The proportion of subjects with a local tolerability parameter grade ≥ 2 will be calculated (grading system=0 to 3, where 3 is severe). Local tolerance to treatment, infection and wound healing will be assessed by the Investigator. Wound tolerability parameters include appearance of inflammation, amount of exudate present, hemorrhage, presence of slough/necrotic tissue, presence of granulation tissue and hypergranulation.

Time frame: Compare the ILP100-Topical and Placebo treatment arms up to Week 26.
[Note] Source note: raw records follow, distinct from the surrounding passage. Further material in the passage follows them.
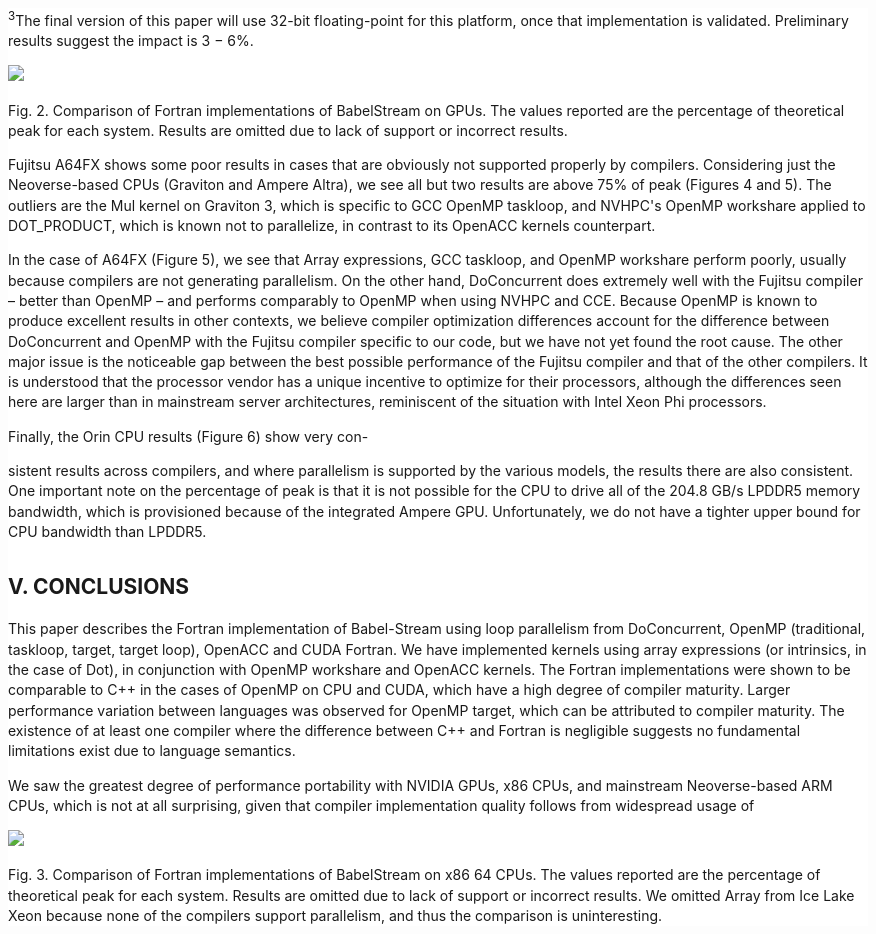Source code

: <sup>3</sup>The final version of this paper will use 32-bit floating-point for this platform, once that implementation is validated. Preliminary results suggest the impact is 3 − 6%.

![](_page_6_Figure_0.png)

Fig. 2. Comparison of Fortran implementations of BabelStream on GPUs. The values reported are the percentage of theoretical peak for each system. Results are omitted due to lack of support or incorrect results.

Fujitsu A64FX shows some poor results in cases that are obviously not supported properly by compilers. Considering just the Neoverse-based CPUs (Graviton and Ampere Altra), we see all but two results are above 75% of peak (Figures 4 and 5). The outliers are the Mul kernel on Graviton 3, which is specific to GCC OpenMP taskloop, and NVHPC's OpenMP workshare applied to DOT_PRODUCT, which is known not to parallelize, in contrast to its OpenACC kernels counterpart.

In the case of A64FX (Figure 5), we see that Array expressions, GCC taskloop, and OpenMP workshare perform poorly, usually because compilers are not generating parallelism. On the other hand, DoConcurrent does extremely well with the Fujitsu compiler – better than OpenMP – and performs comparably to OpenMP when using NVHPC and CCE. Because OpenMP is known to produce excellent results in other contexts, we believe compiler optimization differences account for the difference between DoConcurrent and OpenMP with the Fujitsu compiler specific to our code, but we have not yet found the root cause. The other major issue is the noticeable gap between the best possible performance of the Fujitsu compiler and that of the other compilers. It is understood that the processor vendor has a unique incentive to optimize for their processors, although the differences seen here are larger than in mainstream server architectures, reminiscent of the situation with Intel Xeon Phi processors.

Finally, the Orin CPU results (Figure 6) show very con-

sistent results across compilers, and where parallelism is supported by the various models, the results there are also consistent. One important note on the percentage of peak is that it is not possible for the CPU to drive all of the 204.8 GB/s LPDDR5 memory bandwidth, which is provisioned because of the integrated Ampere GPU. Unfortunately, we do not have a tighter upper bound for CPU bandwidth than LPDDR5.

## V. CONCLUSIONS

This paper describes the Fortran implementation of Babel-Stream using loop parallelism from DoConcurrent, OpenMP (traditional, taskloop, target, target loop), OpenACC and CUDA Fortran. We have implemented kernels using array expressions (or intrinsics, in the case of Dot), in conjunction with OpenMP workshare and OpenACC kernels. The Fortran implementations were shown to be comparable to C++ in the cases of OpenMP on CPU and CUDA, which have a high degree of compiler maturity. Larger performance variation between languages was observed for OpenMP target, which can be attributed to compiler maturity. The existence of at least one compiler where the difference between C++ and Fortran is negligible suggests no fundamental limitations exist due to language semantics.

We saw the greatest degree of performance portability with NVIDIA GPUs, x86 CPUs, and mainstream Neoverse-based ARM CPUs, which is not at all surprising, given that compiler implementation quality follows from widespread usage of

![](_page_7_Figure_0.png)

Fig. 3. Comparison of Fortran implementations of BabelStream on x86 64 CPUs. The values reported are the percentage of theoretical peak for each system. Results are omitted due to lack of support or incorrect results. We omitted Array from Ice Lake Xeon because none of the compilers support parallelism, and thus the comparison is uninteresting.
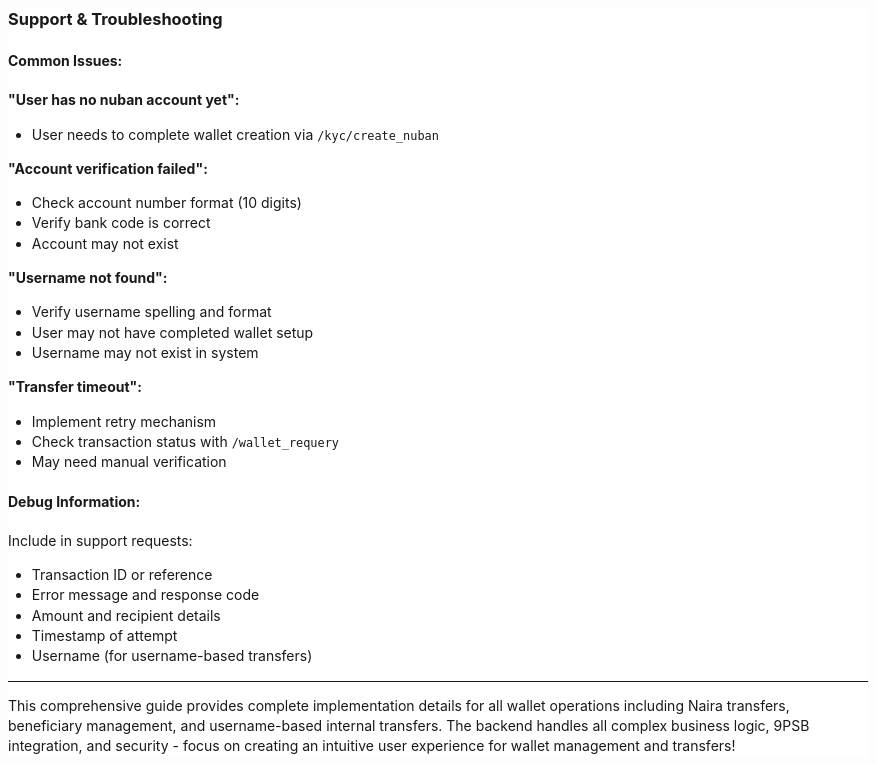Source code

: ### Support & Troubleshooting

#### Common Issues:

**"User has no nuban account yet":**
- User needs to complete wallet creation via `/kyc/create_nuban`

**"Account verification failed":**
- Check account number format (10 digits)
- Verify bank code is correct
- Account may not exist

**"Username not found":**
- Verify username spelling and format
- User may not have completed wallet setup
- Username may not exist in system

**"Transfer timeout":**
- Implement retry mechanism
- Check transaction status with `/wallet_requery`
- May need manual verification

#### Debug Information:
Include in support requests:
- Transaction ID or reference
- Error message and response code
- Amount and recipient details
- Timestamp of attempt
- Username (for username-based transfers)

---

This comprehensive guide provides complete implementation details for all wallet operations including Naira transfers, beneficiary management, and username-based internal transfers. The backend handles all complex business logic, 9PSB integration, and security - focus on creating an intuitive user experience for wallet management and transfers!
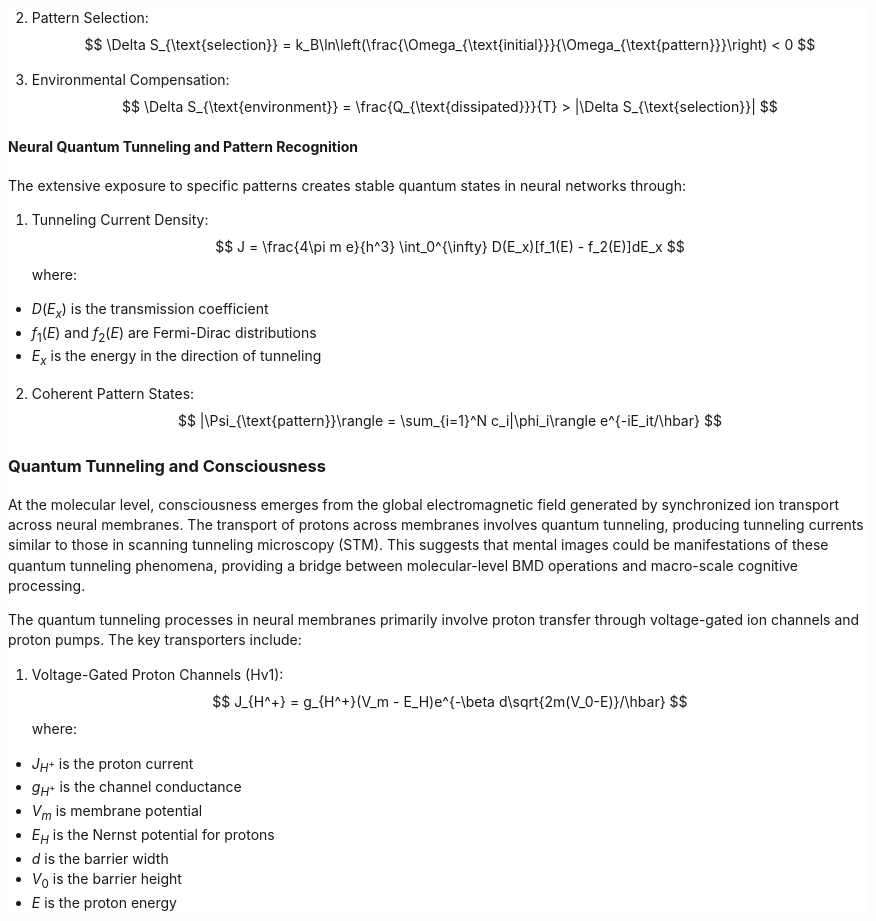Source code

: 2. Pattern Selection:
$$
\Delta S_{\text{selection}} = k_B\ln\left(\frac{\Omega_{\text{initial}}}{\Omega_{\text{pattern}}}\right) < 0
$$

3. Environmental Compensation:
$$
\Delta S_{\text{environment}} = \frac{Q_{\text{dissipated}}}{T} > |\Delta S_{\text{selection}}|
$$

#### Neural Quantum Tunneling and Pattern Recognition

The extensive exposure to specific patterns creates stable quantum states in neural networks through:

1. Tunneling Current Density:
$$
J = \frac{4\pi m e}{h^3} \int_0^{\infty} D(E_x)[f_1(E) - f_2(E)]dE_x
$$
where:
- $D(E_x)$ is the transmission coefficient
- $f_1(E)$ and $f_2(E)$ are Fermi-Dirac distributions
- $E_x$ is the energy in the direction of tunneling

2. Coherent Pattern States:
$$
|\Psi_{\text{pattern}}\rangle = \sum_{i=1}^N c_i|\phi_i\rangle e^{-iE_it/\hbar}
$$

### Quantum Tunneling and Consciousness

At the molecular level, consciousness emerges from the global electromagnetic field generated by synchronized ion transport across neural membranes. The transport of protons across membranes involves quantum tunneling, producing tunneling currents similar to those in scanning tunneling microscopy (STM). This suggests that mental images could be manifestations of these quantum tunneling phenomena, providing a bridge between molecular-level BMD operations and macro-scale cognitive processing.

The quantum tunneling processes in neural membranes primarily involve proton transfer through voltage-gated ion channels and proton pumps. The key transporters include:

1. Voltage-Gated Proton Channels (Hv1):
$$
J_{H^+} = g_{H^+}(V_m - E_H)e^{-\beta d\sqrt{2m(V_0-E)}/\hbar}
$$
where:
- $J_{H^+}$ is the proton current
- $g_{H^+}$ is the channel conductance
- $V_m$ is membrane potential
- $E_H$ is the Nernst potential for protons
- $d$ is the barrier width
- $V_0$ is the barrier height
- $E$ is the proton energy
Proportion of subjects with a local tolerability parameter Grade ≥ 2 per Independent Assessor's Assessment

The proportion of subjects with a local tolerability parameter grade ≥ 2 will be calculated (grading system=0 to 3, where 3 is severe). Local tolerance to treatment, infection and wound healing will be assessed by the Independent Assessor. Wound tolerability parameters include appearance of inflammation, amount of exudate present, hemorrhage, presence of slough/necrotic tissue, presence of granulation tissue and hypergranulation.

Time frame: Compare the ILP100-Topical and Placebo treatment arms up to Week 26.

Wound area reduction (percent of Baseline)

Wound area will be measured and calculated as proportion of the wound area at Baseline. Metric analyses of wound area is made on 3D models acquired up to Week 26.